What is your Education Worth?
Looking for an investment that will return 200% or more percent a year for the rest of your working life? It’s the money you spend on your education.
During 1996-97, the average tuition and fees in the United States ranged from approximately $1,500 for a public, two-year college to more than $11,000 for a private, four-year college. Add another $6,000 to $12,000 per year for meals, accommodation, books and fees and you have a very rough idea of how much your education will cost. But before you panic, look at the payoff. The average annual wage of high school graduates is $26,000, while those with a bachelor’s degree or higher earn an average of double that amount — about $48,000 a year. If you go to an expensive, private, four year university you may pay up to $25,000 per year for your education, but at an average of $48,000 per year return, your investment will soon pay off big. Furthermore, the cache that comes along a degree from a prestigious school often leads to one of the higher paying jobs — even at the entry level — so even that expensive school pays off.

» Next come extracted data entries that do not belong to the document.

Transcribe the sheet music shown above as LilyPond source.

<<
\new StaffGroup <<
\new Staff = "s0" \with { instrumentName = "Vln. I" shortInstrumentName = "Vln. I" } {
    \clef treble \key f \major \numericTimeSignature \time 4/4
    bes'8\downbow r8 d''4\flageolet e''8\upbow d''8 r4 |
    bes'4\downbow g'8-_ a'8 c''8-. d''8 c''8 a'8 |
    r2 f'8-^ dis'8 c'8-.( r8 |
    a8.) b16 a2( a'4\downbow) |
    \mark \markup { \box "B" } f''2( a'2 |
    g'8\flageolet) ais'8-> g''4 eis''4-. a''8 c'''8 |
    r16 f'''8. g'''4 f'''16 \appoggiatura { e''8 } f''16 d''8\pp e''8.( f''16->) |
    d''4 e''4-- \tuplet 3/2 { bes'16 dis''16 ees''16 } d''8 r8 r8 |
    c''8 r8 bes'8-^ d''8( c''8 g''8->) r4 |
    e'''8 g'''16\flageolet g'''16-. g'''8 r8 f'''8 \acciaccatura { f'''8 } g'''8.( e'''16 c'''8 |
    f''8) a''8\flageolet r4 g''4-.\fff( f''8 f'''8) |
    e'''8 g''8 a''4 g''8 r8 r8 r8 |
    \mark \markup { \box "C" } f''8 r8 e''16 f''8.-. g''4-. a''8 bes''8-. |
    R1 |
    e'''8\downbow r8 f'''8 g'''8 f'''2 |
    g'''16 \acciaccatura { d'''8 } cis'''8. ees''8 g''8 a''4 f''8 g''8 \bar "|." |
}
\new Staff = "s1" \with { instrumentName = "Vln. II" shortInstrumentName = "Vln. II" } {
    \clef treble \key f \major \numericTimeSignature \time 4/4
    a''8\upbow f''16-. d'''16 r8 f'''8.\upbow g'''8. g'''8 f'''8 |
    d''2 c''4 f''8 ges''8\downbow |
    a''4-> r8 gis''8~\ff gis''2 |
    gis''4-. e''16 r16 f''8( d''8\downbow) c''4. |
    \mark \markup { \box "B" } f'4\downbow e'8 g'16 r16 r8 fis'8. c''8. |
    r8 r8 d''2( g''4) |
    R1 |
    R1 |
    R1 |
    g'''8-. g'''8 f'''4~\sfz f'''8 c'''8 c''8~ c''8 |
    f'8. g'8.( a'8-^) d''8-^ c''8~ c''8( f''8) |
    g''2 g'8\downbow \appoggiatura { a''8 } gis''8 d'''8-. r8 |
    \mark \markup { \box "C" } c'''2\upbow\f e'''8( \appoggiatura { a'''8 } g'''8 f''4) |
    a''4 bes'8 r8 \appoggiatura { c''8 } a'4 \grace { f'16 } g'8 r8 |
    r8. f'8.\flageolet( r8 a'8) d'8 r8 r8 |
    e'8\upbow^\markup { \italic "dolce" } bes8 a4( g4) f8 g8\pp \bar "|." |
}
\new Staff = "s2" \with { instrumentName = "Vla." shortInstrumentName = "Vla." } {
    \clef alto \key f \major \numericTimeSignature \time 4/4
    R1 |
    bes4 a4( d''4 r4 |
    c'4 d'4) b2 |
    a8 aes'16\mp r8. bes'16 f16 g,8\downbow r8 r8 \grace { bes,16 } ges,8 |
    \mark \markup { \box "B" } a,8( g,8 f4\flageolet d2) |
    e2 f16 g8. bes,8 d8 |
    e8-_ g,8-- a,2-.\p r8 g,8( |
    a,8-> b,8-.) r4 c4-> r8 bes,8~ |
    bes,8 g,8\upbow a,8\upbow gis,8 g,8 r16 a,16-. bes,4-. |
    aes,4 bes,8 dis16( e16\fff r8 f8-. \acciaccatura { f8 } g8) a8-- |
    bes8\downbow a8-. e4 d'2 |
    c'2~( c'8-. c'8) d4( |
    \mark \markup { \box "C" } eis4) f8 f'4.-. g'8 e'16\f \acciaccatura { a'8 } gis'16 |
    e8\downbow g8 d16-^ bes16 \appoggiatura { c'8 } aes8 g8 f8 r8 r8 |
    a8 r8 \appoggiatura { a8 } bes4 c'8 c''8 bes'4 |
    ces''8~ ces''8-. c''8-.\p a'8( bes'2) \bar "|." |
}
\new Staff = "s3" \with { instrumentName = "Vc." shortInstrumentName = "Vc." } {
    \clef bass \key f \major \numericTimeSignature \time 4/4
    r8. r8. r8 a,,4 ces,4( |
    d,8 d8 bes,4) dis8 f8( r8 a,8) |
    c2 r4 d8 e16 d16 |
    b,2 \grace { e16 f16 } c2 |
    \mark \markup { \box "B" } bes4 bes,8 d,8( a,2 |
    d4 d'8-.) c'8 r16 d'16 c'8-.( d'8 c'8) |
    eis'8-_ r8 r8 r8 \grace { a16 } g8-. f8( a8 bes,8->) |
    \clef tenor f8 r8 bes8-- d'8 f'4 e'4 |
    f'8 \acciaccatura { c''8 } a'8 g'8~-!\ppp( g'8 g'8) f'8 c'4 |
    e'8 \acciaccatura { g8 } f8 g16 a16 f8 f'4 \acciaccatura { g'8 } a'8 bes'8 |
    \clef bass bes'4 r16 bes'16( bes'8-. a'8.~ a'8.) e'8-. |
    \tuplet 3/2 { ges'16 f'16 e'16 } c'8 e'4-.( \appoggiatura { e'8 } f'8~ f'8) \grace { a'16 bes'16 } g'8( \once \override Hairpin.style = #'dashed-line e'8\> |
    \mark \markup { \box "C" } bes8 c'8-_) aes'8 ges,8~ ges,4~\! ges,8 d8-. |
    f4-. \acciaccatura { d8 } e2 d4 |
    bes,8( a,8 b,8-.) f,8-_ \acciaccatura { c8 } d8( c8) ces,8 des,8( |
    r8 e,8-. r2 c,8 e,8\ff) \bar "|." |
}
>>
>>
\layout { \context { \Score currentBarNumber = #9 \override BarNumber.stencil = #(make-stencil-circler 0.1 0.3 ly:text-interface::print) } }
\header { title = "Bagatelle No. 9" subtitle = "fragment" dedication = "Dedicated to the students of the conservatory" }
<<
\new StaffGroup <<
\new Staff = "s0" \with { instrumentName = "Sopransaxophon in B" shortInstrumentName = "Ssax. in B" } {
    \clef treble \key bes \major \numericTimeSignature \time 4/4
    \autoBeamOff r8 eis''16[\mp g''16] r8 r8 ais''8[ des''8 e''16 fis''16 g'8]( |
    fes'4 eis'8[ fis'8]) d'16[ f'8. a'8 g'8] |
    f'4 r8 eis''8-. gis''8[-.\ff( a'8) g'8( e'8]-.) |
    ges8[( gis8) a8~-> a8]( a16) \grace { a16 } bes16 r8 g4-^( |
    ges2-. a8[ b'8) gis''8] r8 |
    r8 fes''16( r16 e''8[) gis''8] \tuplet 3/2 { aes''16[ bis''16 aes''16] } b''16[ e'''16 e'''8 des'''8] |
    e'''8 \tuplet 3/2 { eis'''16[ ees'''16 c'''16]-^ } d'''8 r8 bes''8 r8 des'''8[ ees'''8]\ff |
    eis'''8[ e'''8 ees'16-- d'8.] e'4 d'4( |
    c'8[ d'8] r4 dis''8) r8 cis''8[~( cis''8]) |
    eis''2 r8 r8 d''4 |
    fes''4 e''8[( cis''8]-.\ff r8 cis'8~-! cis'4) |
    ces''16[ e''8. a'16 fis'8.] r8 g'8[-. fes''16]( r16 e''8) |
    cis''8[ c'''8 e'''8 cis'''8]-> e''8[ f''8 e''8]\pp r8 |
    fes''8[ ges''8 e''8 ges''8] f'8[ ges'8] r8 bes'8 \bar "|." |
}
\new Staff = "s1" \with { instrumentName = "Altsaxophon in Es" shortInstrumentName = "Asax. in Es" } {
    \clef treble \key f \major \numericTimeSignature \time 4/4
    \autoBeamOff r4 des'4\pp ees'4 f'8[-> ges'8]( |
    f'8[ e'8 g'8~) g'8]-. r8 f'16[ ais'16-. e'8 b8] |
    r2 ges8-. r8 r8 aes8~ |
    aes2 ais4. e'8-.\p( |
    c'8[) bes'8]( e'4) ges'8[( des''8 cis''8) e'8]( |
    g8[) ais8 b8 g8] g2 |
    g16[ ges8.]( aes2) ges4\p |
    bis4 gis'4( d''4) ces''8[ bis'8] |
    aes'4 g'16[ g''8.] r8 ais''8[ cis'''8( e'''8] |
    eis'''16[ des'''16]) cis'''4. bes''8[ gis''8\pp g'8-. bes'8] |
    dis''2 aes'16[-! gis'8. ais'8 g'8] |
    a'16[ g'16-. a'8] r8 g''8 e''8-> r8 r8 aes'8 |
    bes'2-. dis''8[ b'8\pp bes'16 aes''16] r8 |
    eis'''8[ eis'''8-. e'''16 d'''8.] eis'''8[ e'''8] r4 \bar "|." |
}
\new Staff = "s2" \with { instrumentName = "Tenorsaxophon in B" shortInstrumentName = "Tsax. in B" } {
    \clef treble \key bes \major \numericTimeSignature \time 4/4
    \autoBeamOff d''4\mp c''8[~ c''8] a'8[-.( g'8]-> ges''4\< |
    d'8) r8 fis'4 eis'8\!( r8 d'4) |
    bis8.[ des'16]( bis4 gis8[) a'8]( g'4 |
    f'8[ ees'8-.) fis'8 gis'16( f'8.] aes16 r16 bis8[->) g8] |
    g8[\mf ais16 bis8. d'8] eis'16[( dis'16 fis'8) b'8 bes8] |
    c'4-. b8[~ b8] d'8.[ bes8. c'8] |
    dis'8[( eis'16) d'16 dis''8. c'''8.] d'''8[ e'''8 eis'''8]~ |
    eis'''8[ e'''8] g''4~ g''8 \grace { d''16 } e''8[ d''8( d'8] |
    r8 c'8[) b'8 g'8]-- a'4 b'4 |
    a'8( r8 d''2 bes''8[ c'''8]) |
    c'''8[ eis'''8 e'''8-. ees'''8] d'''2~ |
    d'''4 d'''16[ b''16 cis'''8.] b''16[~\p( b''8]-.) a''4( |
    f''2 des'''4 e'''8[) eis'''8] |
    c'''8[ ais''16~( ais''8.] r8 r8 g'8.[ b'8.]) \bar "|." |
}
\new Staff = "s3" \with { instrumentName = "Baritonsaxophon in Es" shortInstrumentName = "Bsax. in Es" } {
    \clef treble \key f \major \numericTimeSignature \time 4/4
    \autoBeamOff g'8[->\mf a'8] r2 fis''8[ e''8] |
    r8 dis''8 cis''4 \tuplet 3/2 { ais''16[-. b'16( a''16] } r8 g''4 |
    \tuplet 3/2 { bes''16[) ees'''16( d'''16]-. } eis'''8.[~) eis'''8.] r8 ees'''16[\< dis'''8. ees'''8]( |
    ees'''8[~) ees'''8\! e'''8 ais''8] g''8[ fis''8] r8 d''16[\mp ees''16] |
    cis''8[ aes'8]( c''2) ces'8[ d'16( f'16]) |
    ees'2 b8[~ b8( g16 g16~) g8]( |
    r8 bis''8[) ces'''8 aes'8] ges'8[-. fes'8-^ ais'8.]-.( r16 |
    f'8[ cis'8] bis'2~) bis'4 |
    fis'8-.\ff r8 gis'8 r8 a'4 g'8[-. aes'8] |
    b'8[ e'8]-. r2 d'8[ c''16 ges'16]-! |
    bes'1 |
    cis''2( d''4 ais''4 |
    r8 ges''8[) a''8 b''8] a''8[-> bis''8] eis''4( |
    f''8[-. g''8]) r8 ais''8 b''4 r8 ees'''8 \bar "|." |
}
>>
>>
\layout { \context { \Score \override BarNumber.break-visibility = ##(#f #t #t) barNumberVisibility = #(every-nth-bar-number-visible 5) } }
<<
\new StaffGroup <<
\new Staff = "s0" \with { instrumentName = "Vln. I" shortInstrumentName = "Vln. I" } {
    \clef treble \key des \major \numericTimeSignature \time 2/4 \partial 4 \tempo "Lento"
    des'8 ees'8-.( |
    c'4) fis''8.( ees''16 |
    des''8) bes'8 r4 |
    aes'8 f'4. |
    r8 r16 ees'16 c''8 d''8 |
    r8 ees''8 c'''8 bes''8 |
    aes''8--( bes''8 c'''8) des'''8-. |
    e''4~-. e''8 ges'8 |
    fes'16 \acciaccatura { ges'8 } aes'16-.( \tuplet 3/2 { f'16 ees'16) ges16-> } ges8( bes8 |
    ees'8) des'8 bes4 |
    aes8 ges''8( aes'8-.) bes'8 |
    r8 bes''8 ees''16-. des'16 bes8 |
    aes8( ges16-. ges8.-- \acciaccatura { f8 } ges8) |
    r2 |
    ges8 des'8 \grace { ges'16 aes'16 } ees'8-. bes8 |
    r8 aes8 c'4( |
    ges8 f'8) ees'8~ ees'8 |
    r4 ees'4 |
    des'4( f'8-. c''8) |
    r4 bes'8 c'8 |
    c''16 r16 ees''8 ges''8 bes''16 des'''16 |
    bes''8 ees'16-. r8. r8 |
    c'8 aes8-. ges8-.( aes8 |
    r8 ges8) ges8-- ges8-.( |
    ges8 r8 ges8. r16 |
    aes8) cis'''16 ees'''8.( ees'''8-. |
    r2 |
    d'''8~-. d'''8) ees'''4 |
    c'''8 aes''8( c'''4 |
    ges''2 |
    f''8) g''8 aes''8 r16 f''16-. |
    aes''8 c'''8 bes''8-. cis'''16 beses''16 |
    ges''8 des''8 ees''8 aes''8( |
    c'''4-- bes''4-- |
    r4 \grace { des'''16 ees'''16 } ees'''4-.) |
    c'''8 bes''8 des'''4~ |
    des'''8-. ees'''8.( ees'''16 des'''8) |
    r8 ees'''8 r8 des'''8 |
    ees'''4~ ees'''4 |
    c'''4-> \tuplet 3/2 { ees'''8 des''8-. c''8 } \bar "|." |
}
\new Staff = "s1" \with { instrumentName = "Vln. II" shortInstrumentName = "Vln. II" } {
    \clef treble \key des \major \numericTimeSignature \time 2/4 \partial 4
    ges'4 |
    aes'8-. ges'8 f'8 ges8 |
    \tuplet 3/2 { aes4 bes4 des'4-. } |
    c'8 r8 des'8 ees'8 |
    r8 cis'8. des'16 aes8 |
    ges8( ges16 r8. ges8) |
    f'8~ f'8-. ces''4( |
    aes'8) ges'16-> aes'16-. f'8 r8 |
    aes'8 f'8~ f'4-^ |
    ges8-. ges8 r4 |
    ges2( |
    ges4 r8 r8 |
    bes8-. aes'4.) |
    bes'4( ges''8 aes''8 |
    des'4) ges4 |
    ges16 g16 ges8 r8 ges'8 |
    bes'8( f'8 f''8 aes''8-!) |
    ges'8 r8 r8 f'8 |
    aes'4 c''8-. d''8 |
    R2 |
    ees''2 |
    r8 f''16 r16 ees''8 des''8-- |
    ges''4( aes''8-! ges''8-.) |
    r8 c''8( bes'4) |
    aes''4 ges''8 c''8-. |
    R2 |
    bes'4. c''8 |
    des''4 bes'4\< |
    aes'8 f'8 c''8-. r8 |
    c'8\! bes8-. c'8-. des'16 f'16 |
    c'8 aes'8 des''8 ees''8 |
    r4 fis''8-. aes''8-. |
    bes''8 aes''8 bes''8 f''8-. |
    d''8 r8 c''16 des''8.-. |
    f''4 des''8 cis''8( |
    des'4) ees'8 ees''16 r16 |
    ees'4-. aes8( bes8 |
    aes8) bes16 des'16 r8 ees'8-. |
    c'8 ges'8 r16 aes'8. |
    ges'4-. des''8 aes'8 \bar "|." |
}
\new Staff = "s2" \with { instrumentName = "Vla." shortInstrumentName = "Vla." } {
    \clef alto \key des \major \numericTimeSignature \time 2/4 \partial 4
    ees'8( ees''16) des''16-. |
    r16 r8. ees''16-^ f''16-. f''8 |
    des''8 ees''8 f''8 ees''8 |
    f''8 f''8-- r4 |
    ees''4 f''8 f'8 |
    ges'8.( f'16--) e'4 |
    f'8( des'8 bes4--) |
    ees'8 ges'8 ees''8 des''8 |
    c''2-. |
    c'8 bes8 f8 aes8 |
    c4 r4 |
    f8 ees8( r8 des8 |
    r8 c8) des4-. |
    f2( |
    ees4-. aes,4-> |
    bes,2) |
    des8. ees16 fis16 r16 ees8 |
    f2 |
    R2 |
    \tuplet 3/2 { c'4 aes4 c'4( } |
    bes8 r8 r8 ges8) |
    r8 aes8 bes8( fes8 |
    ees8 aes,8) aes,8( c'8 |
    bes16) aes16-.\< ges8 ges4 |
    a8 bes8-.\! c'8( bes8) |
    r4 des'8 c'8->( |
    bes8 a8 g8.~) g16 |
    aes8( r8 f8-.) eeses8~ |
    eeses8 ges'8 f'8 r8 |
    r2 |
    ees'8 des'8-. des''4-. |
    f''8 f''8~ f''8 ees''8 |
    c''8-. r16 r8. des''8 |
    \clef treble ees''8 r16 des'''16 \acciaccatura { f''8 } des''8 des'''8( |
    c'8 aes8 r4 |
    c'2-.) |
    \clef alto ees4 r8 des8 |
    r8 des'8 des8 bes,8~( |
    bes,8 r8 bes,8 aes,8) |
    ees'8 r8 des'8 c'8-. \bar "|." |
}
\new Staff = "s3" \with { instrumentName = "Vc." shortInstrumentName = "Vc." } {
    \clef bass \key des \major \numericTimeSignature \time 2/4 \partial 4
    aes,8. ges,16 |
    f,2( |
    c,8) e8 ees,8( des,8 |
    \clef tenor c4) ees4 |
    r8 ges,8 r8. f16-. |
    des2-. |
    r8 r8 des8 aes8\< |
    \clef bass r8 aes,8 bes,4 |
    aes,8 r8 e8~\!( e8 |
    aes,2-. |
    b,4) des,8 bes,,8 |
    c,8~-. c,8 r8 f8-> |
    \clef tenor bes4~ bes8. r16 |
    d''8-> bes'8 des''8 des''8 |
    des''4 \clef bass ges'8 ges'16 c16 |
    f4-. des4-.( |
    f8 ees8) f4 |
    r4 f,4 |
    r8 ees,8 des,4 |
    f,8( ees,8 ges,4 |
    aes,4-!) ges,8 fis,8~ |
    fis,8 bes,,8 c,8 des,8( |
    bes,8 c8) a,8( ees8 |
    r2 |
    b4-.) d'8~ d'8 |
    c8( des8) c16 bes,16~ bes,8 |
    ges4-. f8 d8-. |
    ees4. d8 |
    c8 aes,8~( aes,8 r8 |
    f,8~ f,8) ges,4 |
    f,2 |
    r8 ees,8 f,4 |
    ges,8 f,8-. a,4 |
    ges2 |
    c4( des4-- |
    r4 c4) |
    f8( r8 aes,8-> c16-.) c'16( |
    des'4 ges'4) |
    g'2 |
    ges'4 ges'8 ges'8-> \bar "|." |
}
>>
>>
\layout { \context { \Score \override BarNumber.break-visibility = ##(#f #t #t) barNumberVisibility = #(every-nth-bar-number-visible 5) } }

How much return will you get on your investment in yourself? Well, that’s hard to estimate. It depends on the degree you acquire, where you went to school, and your choice of a career. More education doesn’t always equate to more money. The average salary of some college majors — such as in the social sciences — is often less than salaries of some jobs requiring only technical training, such as plumbers, electricians and mechanics of high-priced foreign cars. However, experts agree that some type of training, whether college or technical, is necessary to compete in the labor force.
Although an education definitely pays off financially, it pays off in other ways, as well. Average Americans change careers three to four times in their lives, and that number is going up with each new group of graduates entering the labor force. In your own lifetime, you may find yourself entering entirely new fields five to seven times. So beyond knowing how to do the job you’re training for now, it’s essential important to be good at problem-solving and communicating with others. Creativity, the ability to work with others and flexibility are also skills that will pay off throughout your work life.
How much will your education cost? Although the figures we’ve given you are estimates, the fact is, costs vary widely. The best way to begin developing a budget, it to know what school(s) you might life to attend. Then contact your school counselor or the financial aid office in the school you plan to attend. Or visit the college’s web site.
- tuition — the amount of money a school charges for the cost of instruction and use of facilities on campus
- fees — pay for other costs such as special activities or events and health care
- room and board — your living expenses. This is determined by whether you live, stay at home and commute to classes, live in a dorm or have an apartment. Unless your university has strict rules about accommodation, it pays to compare the costs of each before choosing your living arrangements
- books and materials — you’ll probably have one or more textbooks for every course, and depending on your major, you may need extra supplies such as computer disks, art supplies, etc. College textbooks are expensive — often $50 to $70 each — so check with your school to see how much they think you should budget for books and materials each term.
Saving Money On College Expenses
Yes, college is expensive, but there are ways you can control your costs. A lot depends on the type of school you attend (public or private school, two-year, four-year vocational/technical program, instate or out-of-state location). Your major, whether you are a full- or part-time student, and where you live also affect costs. Here are some ways to keep school expenses to a minimum:
- Research the educational requirements for the field you plan to enter. Not every field requires a college degree. Remember, though, technical schools, while they give you the training you require, are not always the cheapest choice.
- Public, state-owned or state-funded schools are usually cheaper than privately owned institutions.
- In-state schools are usually cheaper than out-of-state schools.
- Even for out-of-state students, the tuition and fees of the schools in some states, such as Nevada, are considerably less expensive than those in other states. Spend some time comparing tuition costs for out-of-state students around the country.
- Some states, such as Florida, offer a cost-saving two-tier system in which you can spend your first two years commuting to a community college near home and then your last two years in residence at a four-year university away from home. You receive an associates degree for the first to years of your work and the credits are automatically transferred to the university towards your bachelors degree.
- Some states, such as New York, offer easy-to-qualify-for scholarships for residents of that state planning to attend state-owned universities in their home states. Check out whether your state offers such a plan.
- If you have a number of housing options, spend some time researching and comparing costs. Don’t forget “hidden” costs such as the price of phone and electricity, security deposit on an apartment, initiation and membership fees in a Greek letter fellowship, etc.
- When buying textbooks and course materials, check out sources of second-hand books first. Many college bookstores buy back books at the end of the year and recycle them. Or there may be an off-campus source.
A little creativity coupled with taking the time to research your options can make education after high school a lot more affordable than your thought.